TRY IT>
Answer these from the RethinkDB deletion text below:
(a) How long did each copy of the existing table take to make?
(b) What does "truncate" do in Oracle?
(c) In the test, how long did the "soft" delete take compared with the "hard" delete?

EXERCISE PASSAGE>
──────────────────────────────

Like most relational databases, RethinkDB has several different commands to delete records from a database.
To test the behavior, I made several copies of an existing table I had, which took ~1 minute per:
r.db('performance')
.tableCreate('query_timings2')
r.db('performance')
.table('query_timings2')
.insert(r.db('performance')
.table('query_timings'))
Currently, the SQL to ReQL comparision guide lists this as the equivalent of “truncate”:
r.db('performance')
.table('query_timings')
.delete()
In my database, this took about the same amount of time as creating the original table. I believe this runs in a transaction, as when I abort the query the number of rows remains the same.
In many relational databases, “truncate” has a specific meaning; in Oracle it deletes the underlying filesystem from disk immediately and outside a transaction. In Postgres it runs within a transaction but skips any effort required to verify rows, which appears to match what an unqualified delete does in RethinkDB.
If you would like to replicate the Oracle behavior, dropping and re-creating a table seems to be much faster (I only know this experimentally, so I don’t know if this runs outside a transaction)
r.db('performance')
.tableDrop('query_timings') -- 45 ms
r.db('performance')
.tableCreate('query_timings')
RethinkDB has two other neat feature that I’ve not seen in other databases; the option to do a “hard” vs “soft” delete, and whether to return the deleted rows:
r.db('performance')
.table('query_timings2')
.delete({durability="soft", returnChanges=false})
In my test, the “soft” delete took about half the time of the “hard” delete (basically it is not waiting for the OS to confirm changes were written to disk).

──────────────────────────────

[Collected data entries]

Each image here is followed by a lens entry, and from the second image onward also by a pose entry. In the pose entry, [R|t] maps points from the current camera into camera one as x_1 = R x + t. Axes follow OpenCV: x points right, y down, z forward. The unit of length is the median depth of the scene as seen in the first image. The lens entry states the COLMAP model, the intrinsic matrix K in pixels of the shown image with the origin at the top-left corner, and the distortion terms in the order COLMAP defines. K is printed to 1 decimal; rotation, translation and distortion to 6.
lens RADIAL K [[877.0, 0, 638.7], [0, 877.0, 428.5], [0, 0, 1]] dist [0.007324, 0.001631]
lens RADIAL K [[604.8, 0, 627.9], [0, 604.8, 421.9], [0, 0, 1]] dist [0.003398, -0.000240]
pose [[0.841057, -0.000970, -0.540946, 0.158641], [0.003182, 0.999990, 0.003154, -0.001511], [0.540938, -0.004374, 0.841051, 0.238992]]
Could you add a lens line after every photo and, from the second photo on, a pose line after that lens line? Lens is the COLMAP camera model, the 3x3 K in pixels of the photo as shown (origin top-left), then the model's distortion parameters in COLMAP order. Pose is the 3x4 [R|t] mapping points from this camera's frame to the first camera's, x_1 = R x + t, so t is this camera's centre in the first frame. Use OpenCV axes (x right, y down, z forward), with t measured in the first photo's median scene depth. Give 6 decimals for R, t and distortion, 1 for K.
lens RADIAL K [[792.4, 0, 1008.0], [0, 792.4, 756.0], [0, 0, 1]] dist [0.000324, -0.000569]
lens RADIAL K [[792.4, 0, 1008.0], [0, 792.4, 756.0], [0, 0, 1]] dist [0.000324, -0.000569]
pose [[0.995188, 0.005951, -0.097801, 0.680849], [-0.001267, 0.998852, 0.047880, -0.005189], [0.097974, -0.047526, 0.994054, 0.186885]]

──────────────────────────────

RESPONSE TO THE TASK>
(a) About 1 minute per copy.
(b) It deletes the underlying filesystem from disk immediately and outside a transaction.
(c) About half the time.